NFL "Get-Tough" Policy: Watch for a harsh penalty against Odell Thurman of the, yes, Bengals. He was accused of assault over the weekend. He's already served a suspension for the first four games of the '06 season.
NBA Draft: I really really REALLY wish people would stop wondering why college big men can't do as many bench-press reps at 185 pounds as the small guys. It's basic physics: The big men have further to push. Combine that with a teen age and the immature weight-training regimen of most college programs and you get Kevin Durant's zero reps.
(Related: Please keep in mind that Monta Ellis, coming out of high school, was rated the least athletic player in his draft class. Now look at him. Things change, friends: Both with age and NBA experience.)
I will say this: When you get the case of a long player who puts up a lot of 185 reps, THAT is worth noting. Long (6-foot-7), lanky (185 lbs) Corey Brewer put up 11 reps at 185, and he's a rail. Wow. (I was surprised that Corey was "only" 6-7, with "only" a 6-8 wingspan. How is he so freakishly good on defense?)
Here's DraftExpress.com's very helpful measurements database. (Just toying around with it, I noticed that Mike Conley was only 5-11, but with a 40-inch vertical, second-best in the draft class. Oh, and Josh McRoberts has the second-highest body-fat, making him a top prospect to be the next Hot Plate Williams.)
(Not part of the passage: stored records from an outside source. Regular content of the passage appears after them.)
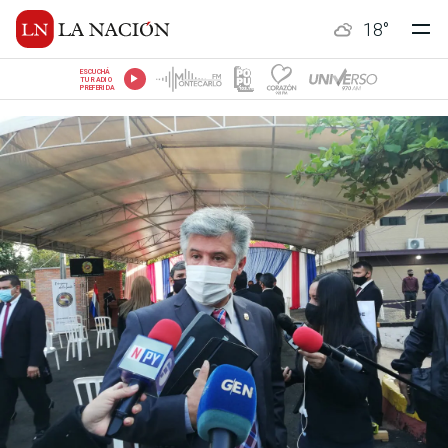
18
°
ESCUCHÁ
TU RADIO
PREFERIDA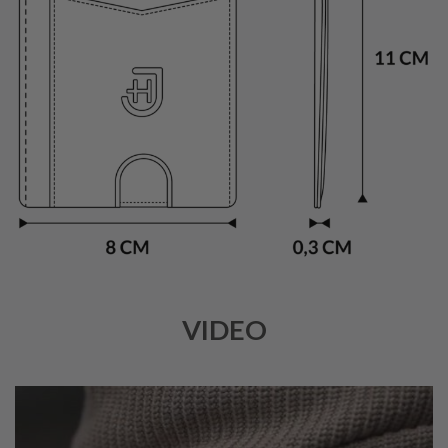
VIDEO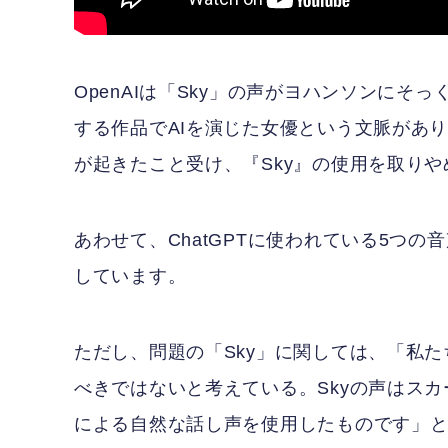
OpenAIは「Sky」の声がヨハンソンにそ
する作品でAIを演じた女優という文脈があ
が起きたこと受け、『Sky』の使用を取りや
あわせて、ChatGPTに使われている5つ
しています。
ただし、問題の「Sky」に関しては、「私た
べきではないと考えている。Skyの声はス
による自然な話し声を使用したものです」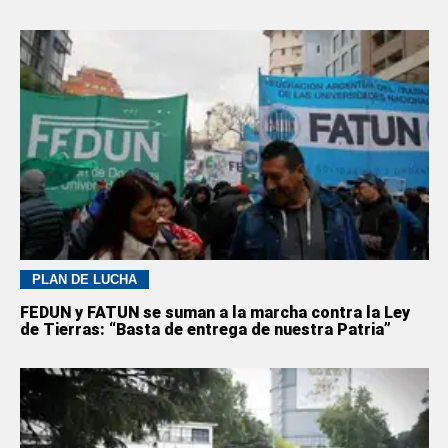
PLAN DE LUCHA
FEDUN y FATUN se suman a la marcha contra la Ley
de Tierras: “Basta de entrega de nuestra Patria”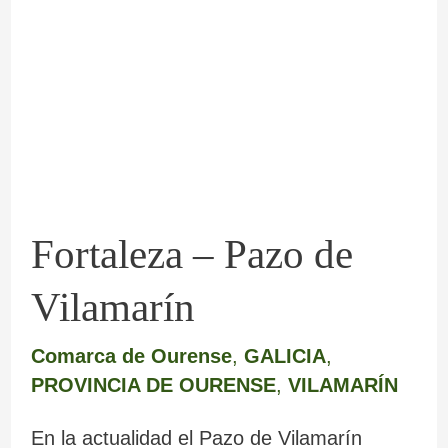
Pazo
de
Vilamarín
Fortaleza – Pazo de
Vilamarín
Comarca de Ourense
,
GALICIA
,
PROVINCIA DE OURENSE
,
VILAMARÍN
En la actualidad el Pazo de Vilamarín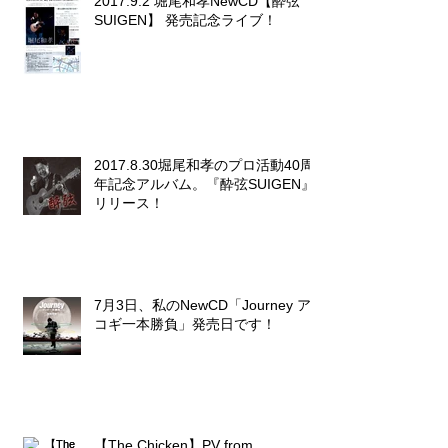
2017.9.2 堀尾和孝NewCD【酔弦
SUIGEN】 発売記念ライブ！
2017.8.30堀尾和孝のプロ活動40周
年記念アルバム。『酔弦SUIGEN』
リリース！
7月3日、私のNewCD「Journey ア
コギ一本勝負」発売日です！
【The Chicken】PV from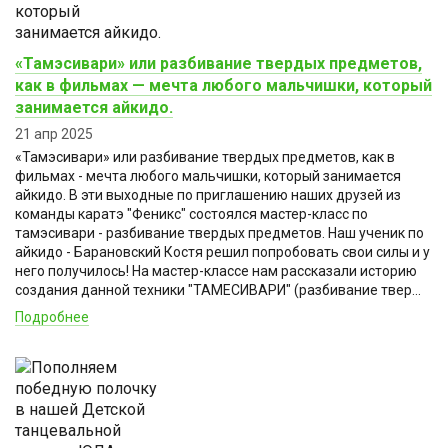
«Тамэсивари» или разбивание твердых предметов,
как в фильмах — мечта любого мальчишки, который
занимается айкидо.
21 апр 2025
«Тамэсивари» или разбивание твердых предметов, как в
фильмах - мечта любого мальчишки, который занимается
айкидо. В эти выходные по приглашению наших друзей из
команды каратэ "Феникс" состоялся мастер-класс по
тамэсивари - разбивание твердых предметов. Наш ученик по
айкидо - Барановский Костя решил попробовать свои силы и у
него получилось! На мастер-классе нам рассказали историю
создания данной техники "ТАМЕСИВАРИ" (разбивание твер...
Подробнее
TV Ratings: Even as ratings slip for the major sports, the Red Sox-Yankees game on Sunday night set a new record for the most-watched Sunday Night Baseball game on ESPN.
Olympics Logo Mayhem: You all saw the London 2012 logo yesterday. We all agree: It sucks. I think they'll end up changing it, which would be an Olympic-sized embarrassment for
Fandom: Readers of this blog know all about the intrinsic relationship I created between my wife and my rooting interest. Jon Pyle from Pyle of List has his own story to tell about the intersection of marriage and fandom.
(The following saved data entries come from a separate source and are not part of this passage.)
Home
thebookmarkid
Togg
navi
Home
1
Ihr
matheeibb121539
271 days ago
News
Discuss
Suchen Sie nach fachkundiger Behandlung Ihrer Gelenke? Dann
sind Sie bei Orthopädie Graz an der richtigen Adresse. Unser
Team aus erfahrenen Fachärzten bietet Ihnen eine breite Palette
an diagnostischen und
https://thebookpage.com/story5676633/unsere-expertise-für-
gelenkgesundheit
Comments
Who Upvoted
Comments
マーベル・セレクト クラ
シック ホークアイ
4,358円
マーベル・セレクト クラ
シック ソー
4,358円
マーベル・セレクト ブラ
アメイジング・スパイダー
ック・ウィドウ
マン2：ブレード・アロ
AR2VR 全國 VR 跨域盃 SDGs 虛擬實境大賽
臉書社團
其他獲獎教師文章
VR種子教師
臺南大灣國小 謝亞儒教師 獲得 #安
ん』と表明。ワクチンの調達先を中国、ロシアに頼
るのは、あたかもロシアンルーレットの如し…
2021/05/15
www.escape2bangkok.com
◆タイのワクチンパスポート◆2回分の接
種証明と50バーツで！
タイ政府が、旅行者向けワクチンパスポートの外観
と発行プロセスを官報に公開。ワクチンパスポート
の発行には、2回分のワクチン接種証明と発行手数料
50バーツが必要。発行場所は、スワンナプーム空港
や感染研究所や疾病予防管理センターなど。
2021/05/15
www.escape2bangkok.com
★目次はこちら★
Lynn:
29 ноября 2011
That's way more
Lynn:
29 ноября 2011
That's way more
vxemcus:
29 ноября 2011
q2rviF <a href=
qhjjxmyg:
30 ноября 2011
Extreme Sports: Just in time for the premiere of "John From Cincinnati" next week (from the #$@#$-ing creator of "Deadwood"), which is going to put surfing on the pop-culture radar, be sure to check out the Ultimate Surfing Encyclopedia, if that's your thing.
Varsity Letters Reading Series: Tonight! If you're in NYC, I highly recommend you go. Cheer Rick Reilly. Or jeer him, if that's your thing. It's at 8 p.m. at Happy Ending (Broome/Forsythe). And it's FREE. There's an amazing dumpling house around the corner, too.
Speaking of food, this will apply to maybe a few of you, if any, but one of the great pizza places in NYC was closed down for health-code violations. Well, many of them. But the pizza was insanely good. DiFara's will be missed. If you never went, you missed out.
MORE ON THE HOT BLOGGER BRACKET:
This Hot Blogger Bracket concept is genius, and it's going to dominate the sports blogosphere. It's awesomeness cannot be overstated (and I'd say that no matter where I was seeded).
So here's the challenge: Vote. (Yes, for me! Shamelessness is the new hotness. That's my campaign slogan, apparently. Sure, I feel nominally bad about asking -- read: pandering -- for your vote, but it would be hilarious to go far in this tournament.) Here's the link to vote for my region. My matchup is right at the top, for your convenience.
Let me be clear: Enjoy this for the superficial fun that it is. It in no way implies anything about your own sexuality to vote for (mostly male) hot bloggers. (All together now, because it must be said: Not that there's anything wrong with that.)
Here are the links for the other regions: the NL West region, the Campbell Conference region and the AFC North region. (Here's a main page for all the regions.) I'll come out with my picks later today or tomorrow. This is going to be hilariously fun.
(Update: Some contenders are already campaigning... and going negative, no less. It's in my region, no less, with 16-seed Extrapolator firing a shot at 7-seed Monday Morning Punder of Kissing Suzy Kolber. Yeah, there are 22 names in each region. It's THAT epic.)